Charlotte levantó la vista.

—¿Quiere que llame a Iris, su abuela, para reprogramar una cita?

—Sí. Usted es mi asistente, y eso es lo que hacen las asistentes. Reprograman citas e incluso cancelan reuniones. ¿O acaso no la han informado sobre sus funciones?

—Pero es su abuela. No todas las relaciones funcionan como si fueran laborales, aunque la cita sea para tratar algún tema de la empresa. ¿No debería llamarla en persona?

—¿Por qué?

Charlotte negó con la cabeza y exhaló un suspiro.

—No importa, lo haré.

Por suerte para mí, seguimos conduciendo en silencio durante un rato después de esa conversación. No había mucho tráfico y avanzamos por la autopista sin que Doña Perfecta me dijera cómo debía hacerlo. Me disponía a meterme en la 495 cuando Charlotte cruzó y separó las piernas en el asiento del pasajero, y aparté los ojos de la carretera un instante. No pudo haber sido mucho más. Pero, poco después, Charlotte gritaba y trataba de agarrarse a lo que fuera.

—¡Cuidado!

Instintivamente, pisé el freno incluso antes de comprender con qué narices debía tener cuidado. Todo lo que sucedió después ocurrió a cámara lenta.

Miré hacia delante.

Una criatura peluda y pequeña se apresuraba a cruzar la carretera.

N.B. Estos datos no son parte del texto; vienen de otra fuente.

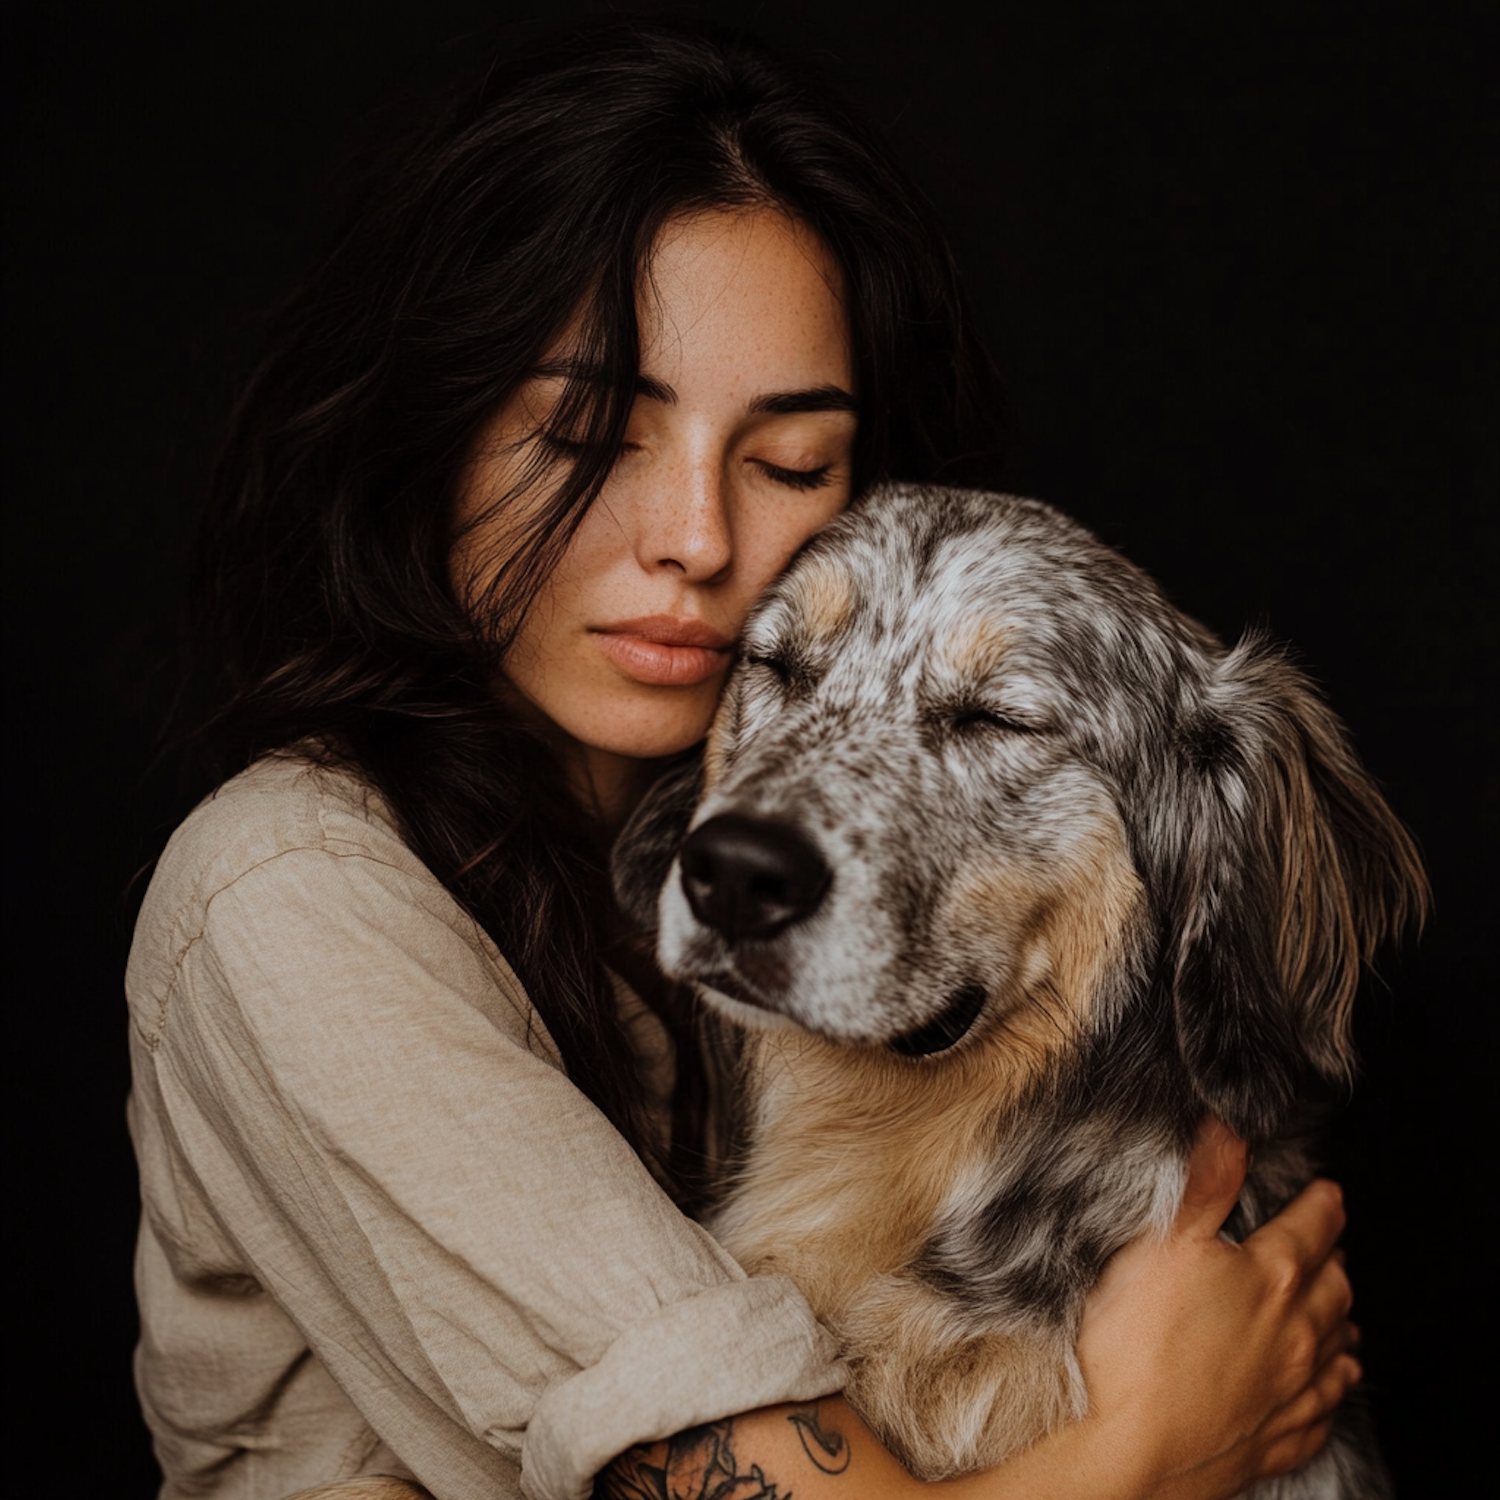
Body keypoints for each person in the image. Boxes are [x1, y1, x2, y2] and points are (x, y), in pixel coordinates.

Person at [126, 18, 1362, 1500]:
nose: (701, 542)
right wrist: (1158, 1442)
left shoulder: (664, 843)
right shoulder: (292, 895)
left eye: (789, 465)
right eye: (593, 432)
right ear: (432, 434)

El coche se detuvo de repente y vi lo que había estado a punto de atropellar.

Una ardilla.

«Joder, es una ardilla».

Me había dado un susto de muerte porque un roedor había cruzado la carretera.

Increíble. Estaba a punto de decirle exactamente lo que pensaba de su numerito cuando un enorme golpe me interrumpió. Sorprendido, tardé un poco en comprender qué había sucedido.

Un coche había chocado con nosotros por detrás.